Nearly one million people in the United States are living with Parkinson’s disease, a neurodegenerative disorder that results from the loss of dopamine-producing brain cells. In early stages, Parkinson’s is characterized by difficulties in controlling movement. Initial symptoms include hand tremors, limb rigidity, and problems walking. As the disease progresses, cognitive problems may develop and advance into dementia.

Dietary sources of nicotine may prove protective.

“Eating peppers twice or more per week was consistently associated with at least 30 percent reduced risk of developing Parkinson’s disease,” said the study’s lead author, Dr. Susan Searles Nielsen, a research scientist in the Department of Environmental and Occupational Health Sciences at the UW School of Public Health.

The investigation of dietary sources of nicotine stems from the puzzling epidemiologic findings that repeatedly show that people who have regularly used tobacco have about half the risk of developing Parkinson’s disease, explained Searles Nielsen. In 2012, she published a study that suggested that second-hand smoke also might reduce risk of the disease.

Dr. Susan Searles Nielsen, Department of Environmental and Occupational Health Sciences, researches the effects of dietary nicotine. Photo: Sarah Fish

“It’s possible that people predisposed to Parkinson’s disease simply don’t respond well to tobacco smoke and therefore avoid it.  However, if tobacco is actually protective, and if the reason is nicotine as some experimental studies suggest,” said Searles Nielsen, “then our hypothesis was that other plants in the Solanaceae family that contain nicotine might also be protective.”

The subjects interviewed for the study included 490 Parkinson’s patients newly diagnosed at the UW Neurology Clinic or Group Health Cooperative between 1992-2008.  The control study subjects were 644 unrelated, neurologically normal people.

While she and the study co-authors investigated the association between Parkinson’s and the subjects’ dietary consumption of a variety of vegetables, including nicotine-containing peppers, tomatoes, and potatoes in the Solanaceae family, peppers showed the greatest protection.  The decreased risk of disease grew stronger with increasing pepper consumption and occurred mainly in people with little or no prior use of tobacco, which contains much more nicotine than the foods studied.

Searles Nielsen cautions that further studies are needed to confirm these findings and explore whether a similar but less toxic chemical shared by peppers and tobacco might be equally or more protective than nicotine.
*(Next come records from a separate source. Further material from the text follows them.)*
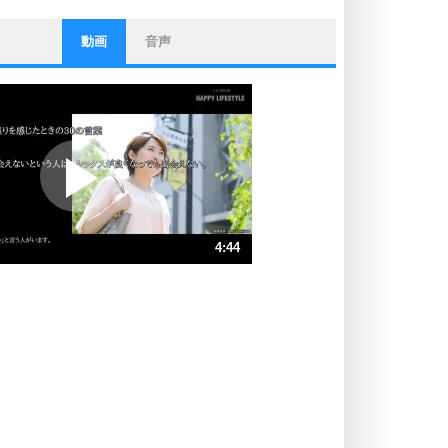
動画
音声
ストレス対策
他人と比べない。
いっそのこと、他人を見ない。
いらいらしない人になる30の方法
プラス思考
ポジティブになれない原因は、行動
しないから。
ポジティブ思考になる30の方法
ストレス対策
4:44
人生、なんとかなるもの。
気楽に生きる30の方法
速 （1.1MB 4分44秒）
速 （742KB 3分9秒）
自分磨き
器の大きい人は、怒りを優しさで表
速 （556KB 2分22秒）
現する。
速 （445KB 1分53秒）
器の大きい人になる30の方法
速 （371KB 1分34秒）
プラス思考
速 （318KB 1分21秒）
ネガティブな人は、複雑に考える。
速 （279KB 1分11秒）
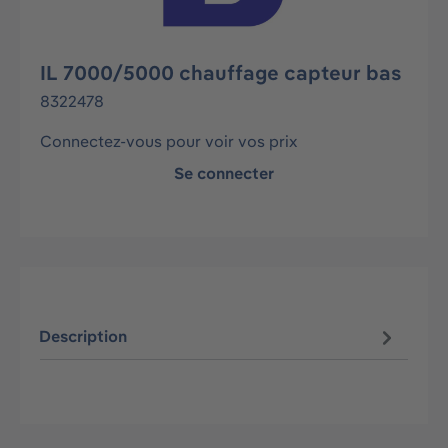
IL 7000/5000 chauffage capteur bas
8322478
Connectez-vous pour voir vos prix
Se connecter
Description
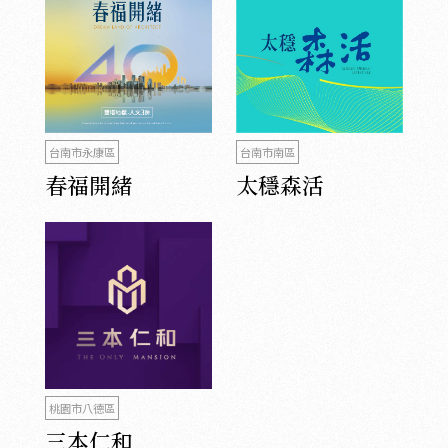
台南市永康區
台南市南區
春福開緒
太穩森活
桃園市八德區
三本仁和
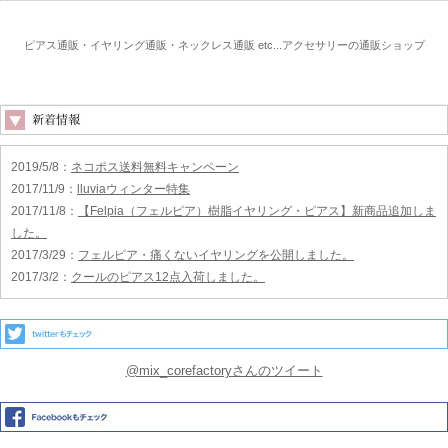
ピアス通販・イヤリング通販・ネックレス通販 etc...アクセサリーの通販ショップ
2019/5/8
：
ネコポス送料無料キャンペーン
2017/11/9
：
lluviaウィンター特集
2017/11/8
：
【Felpia（フェルピア）樹脂イヤリング・ピアス】新商品追加しま
した。
2017/3/29
：
フェルピア・痛くないイヤリングを公開しました。
2017/3/2
：
クールのピアス12点入荷しました。
@mix_corefactoryさんのツイート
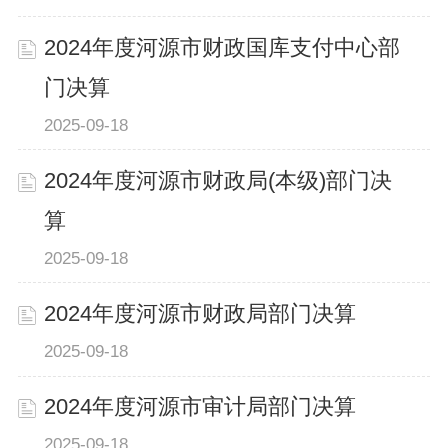
2024年度河源市财政国库支付中心部
门决算
2025-09-18
2024年度河源市财政局(本级)部门决
算
2025-09-18
2024年度河源市财政局部门决算
2025-09-18
2024年度河源市审计局部门决算
2025-09-18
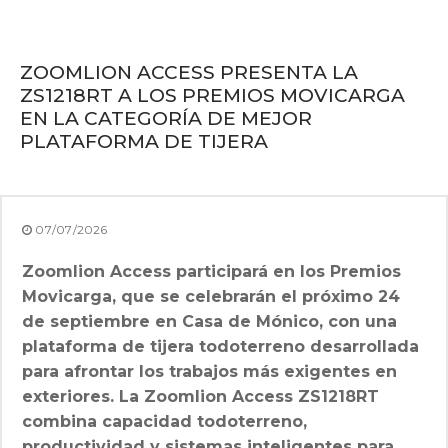
ZOOMLION ACCESS PRESENTA LA
ZS1218RT A LOS PREMIOS MOVICARGA
EN LA CATEGORÍA DE MEJOR
PLATAFORMA DE TIJERA
07/07/2026
Zoomlion Access participará en los Premios
Movicarga, que se celebrarán el próximo 24
de septiembre en Casa de Mónico, con una
plataforma de tijera todoterreno desarrollada
para afrontar los trabajos más exigentes en
exteriores. La Zoomlion Access ZS1218RT
combina capacidad todoterreno,
productividad y sistemas inteligentes para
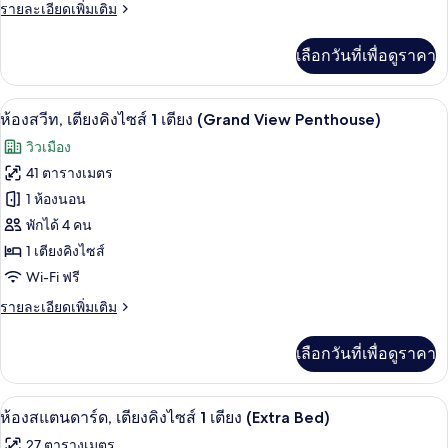
ราย
รายละเอียดเพิ่มเติม
รา
ละเอียด
มิก,
เพิ่ม
เลือกวันที่เพื่อดูราคา
เติม
เตียง
เกี่ยว
กับ
เดี่ยว
ห้องสวีท, เตียงคิงไซส์ 1 เตียง (Grand Vie
เปิด
8
ห้อง
ห้องสวีท, เตียงคิงไซส์ 1 เตียง (Grand View Penthouse)
2
พา
ภาพถ่าย
วิวเมือง
โน
เตียง,
ทั้งหมด
รา
41 ตารางเมตร
ห้อง
มิก,
ของ
1 ห้องนอน
เตียง
มุม
เดี่ยว
ห้อง
พักได้ 4 คน
2
1 เตียงคิงไซส์
สวีท,
เตียง,
Wi-Fi ฟรี
ห้อง
เตียง
มุม
ราย
รายละเอียดเพิ่มเติม
คิง
ละเอียด
ไซส์
เพิ่ม
เลือกวันที่เพื่อดูราคา
เติม
1
เกี่ยว
เตียง
กับ
เครื่องนอนระดับพรีเมียม, ตู้นิรภัยในห้อ
เปิด
6
ห้อง
ห้องสแตนดาร์ด, เตียงคิงไซส์ 1 เตียง (Extra Bed)
(Grand
สวี
ภาพถ่าย
View
27 ตารางเมตร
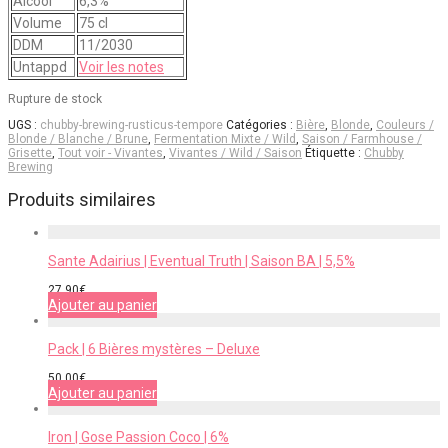
Alcool
6,3%
Volume
75 cl
DDM
11/2030
Untappd
Voir les notes
Rupture de stock
UGS :
chubby-brewing-rusticus-tempore
Catégories :
Bière
,
Blonde
,
Couleurs /
Blonde / Blanche / Brune
,
Fermentation Mixte / Wild
,
Saison / Farmhouse /
Grisette
,
Tout voir - Vivantes
,
Vivantes / Wild / Saison
Étiquette :
Chubby
Brewing
Produits similaires
Sante Adairius | Eventual Truth | Saison BA | 5,5%
27,90
€
Ajouter au panier
Pack | 6 Bières mystères – Deluxe
50,00
€
Ajouter au panier
Iron | Gose Passion Coco | 6%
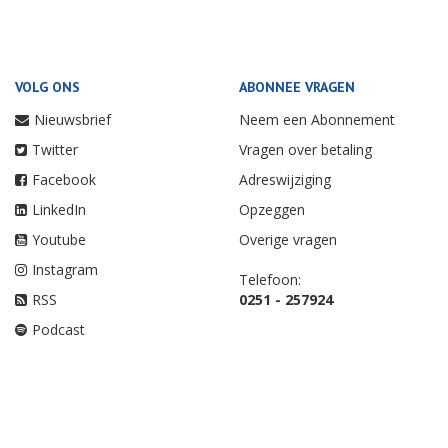
VOLG ONS
ABONNEE VRAGEN
Nieuwsbrief
Neem een Abonnement
Twitter
Vragen over betaling
Facebook
Adreswijziging
LinkedIn
Opzeggen
Youtube
Overige vragen
Instagram
Telefoon:
RSS
0251 - 257924
Podcast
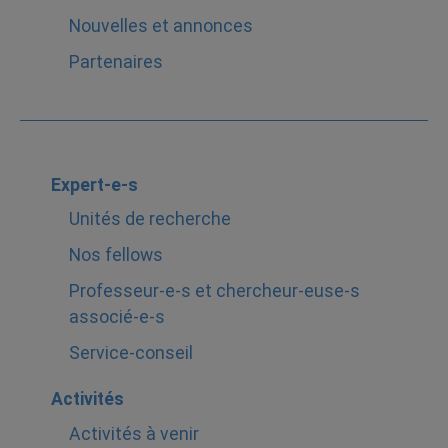
Nouvelles et annonces
Partenaires
Expert-e-s
Unités de recherche
Nos fellows
Professeur-e-s et chercheur-euse-s
associé-e-s
Service-conseil
Activités
Activités à venir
Study co-authors included Dr. Harvey Checkoway and Dr. Gary Franklin from the UW Department of Environmental and Occupational Health Sciences and Dr. W.T. Longstreth and Dr. Phillip Swanson from the Department of Neurology in the UW School of Medicine.

Funding for the study was provided by the National Institute of Environmental Health Sciences, in part through the UW Superfund Research Program.